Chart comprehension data
==*==

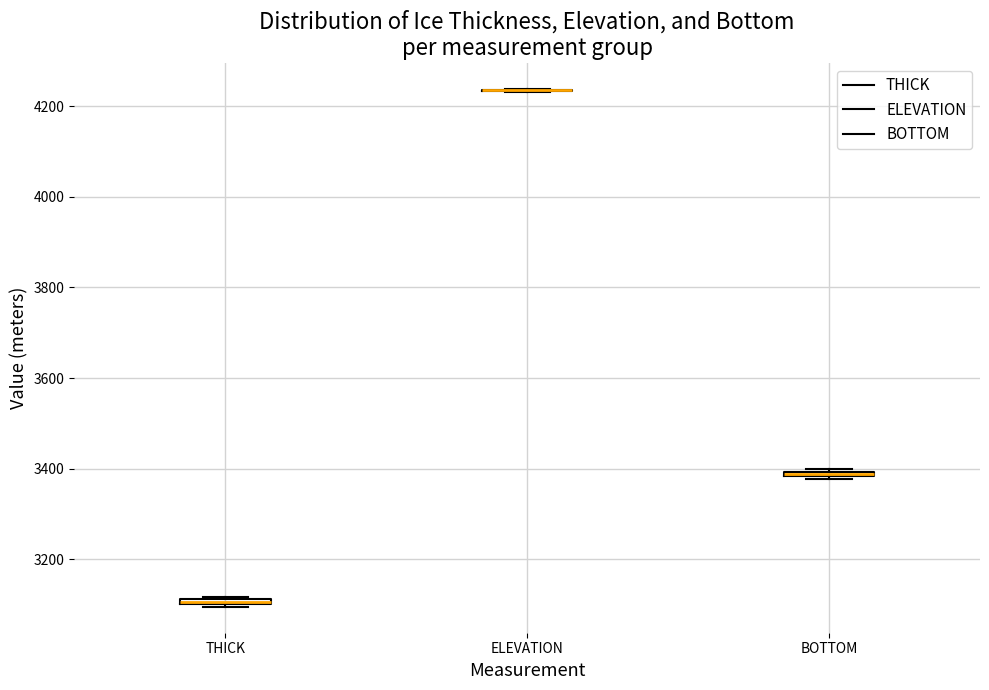

Where is the upper edge of the box for THICK on the y-axis? The values are not printed on the chart, so give them approximately, as read against the axis.

3120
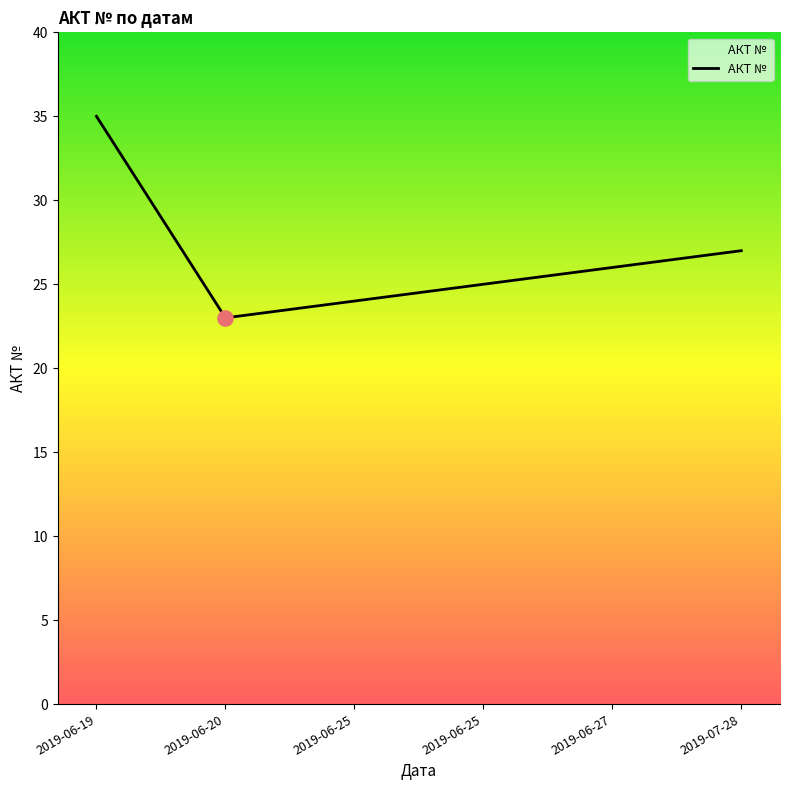

How many lines are shown in the chart?

1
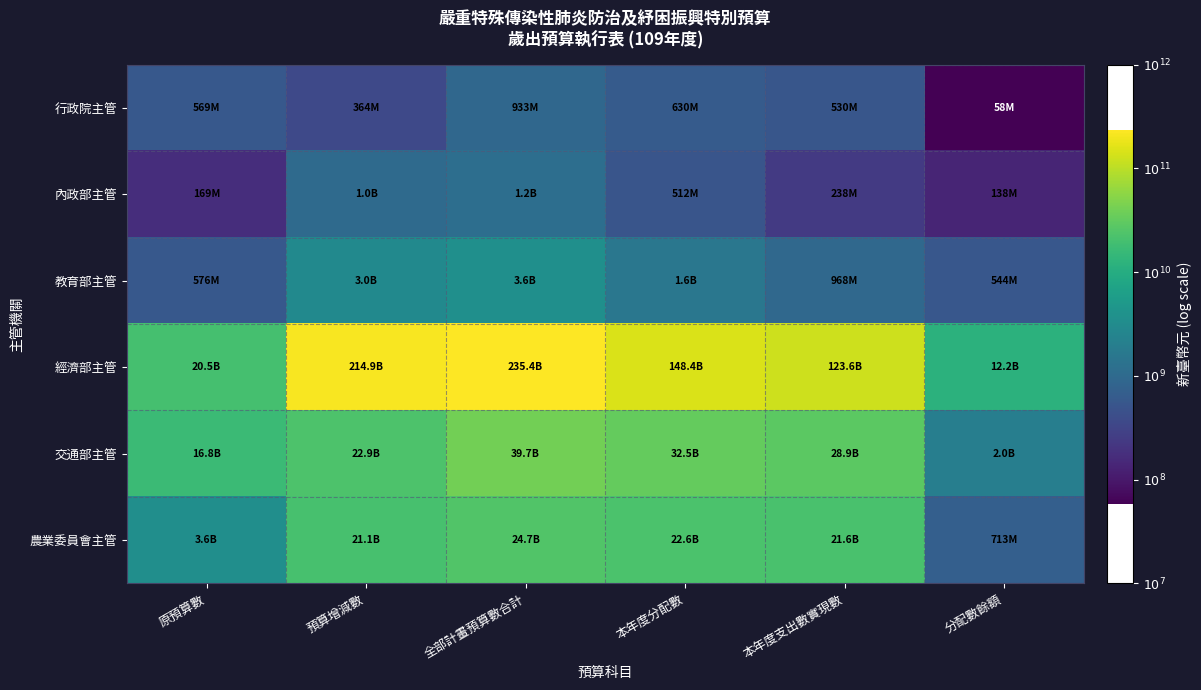

At which category does the chart reach its peak across all series?

全部計畫預算數合計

==*==

Put the lines above into a Markdown table with the columns "No." and "Line," numbering each row and skipping blank lines. Leave the pictures out.

Answer section:
| No. | Line |
|---|---|
| 1 | Where is the upper edge of the box for THICK on the y-axis? The values are not printed on the chart, so give them approximately, as read against the axis. |
| 2 | 3120 |
| 3 | How many lines are shown in the chart? |
| 4 | 1 |
| 5 | At which category does the chart reach its peak across all series? |
| 6 | 全部計畫預算數合計 |